Authorities in Ivory Coast speculated Monday that a guard may have allowed nearly 100 inmates to escape a prison in the west African country, the latest in a string of jail breaks.
“It’s incomprehensible,” Coulibaly Ouamien, deputy mayor of Katiola, where the escape took place, told AFP. “The prison wall is six metres (20 feet) tall and there are many doors before the main gate, so it was obviously an inside job.”
“There was an individual, a prison guard, who opened the prison”.
A prison source confirmed that the main gate was left unlocked.
“Ninety-eight inmates” escaped at dawn Sunday from the prison about 45 kilometres (30 miles) north of Bouake, said the director of the penitentiary administration, Joachim Kongoue Koffi, in a statement.
Koffi also said that 36 escapees had been recaptured and that some officials in charge at the prison had been sacked.
The men fled after going through the roof of their cells, he added.
A judicial source earlier said “the security apparatus is partially responsible for this massive evasion,” and added that “the inmates left the prison without much effort”.
The inmates who escaped were followers of the late leader of a prison mutiny last year, Coulibaly Yacouba, sources told AFP Sunday.
Yacouba, otherwise known as “Yacou the Chinese”, was killed in February 2016 during an attempted jail break at Ivory Coast’s main detention centre in Abidjan. Ten people died, including a guard, and 21 others were injured.

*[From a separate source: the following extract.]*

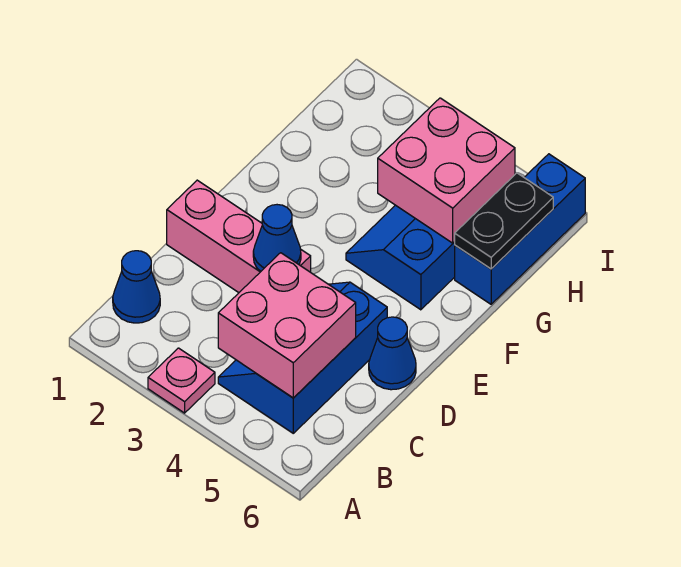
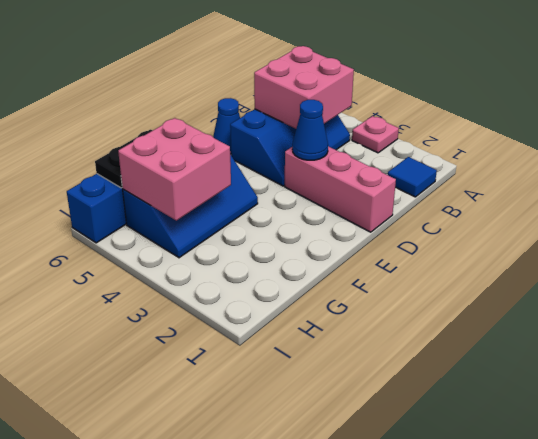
blue cone B1 level 1 -> blue tile B1 level 1

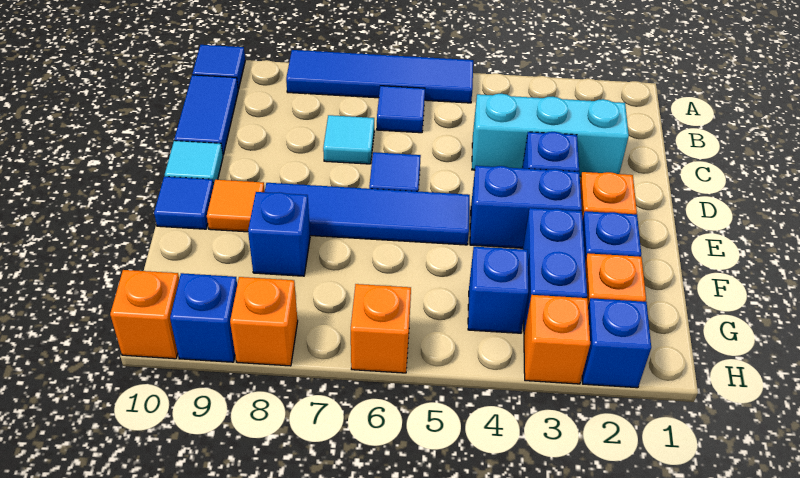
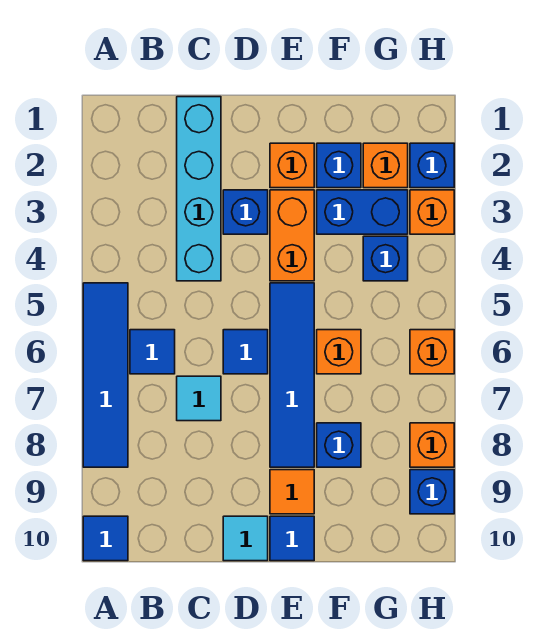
blue tile B10:C10 level 1 -> none
cyan brick C2:C4 level 1 -> cyan brick C1:C4 level 1
blue brick E3:E4 level 1 -> orange brick E3:E4 level 1
orange brick H10 level 1 -> orange brick F6 level 1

This is the latest in a string of jail breaks in Ivory Coast, which has suffered intermittent unrest since the start of the year due to tensions within the country’s armed forces.
Last month, five prisoners escaped from a jail in the south-central city of Gagnoa. The city said four prison guards and one civilian were arrested on suspicion of aiding the inmates.
In another incident two days later, 20 people escaped from holding cells at the Abidjan courthouse after clashing with police. Seven prison officials were arrested.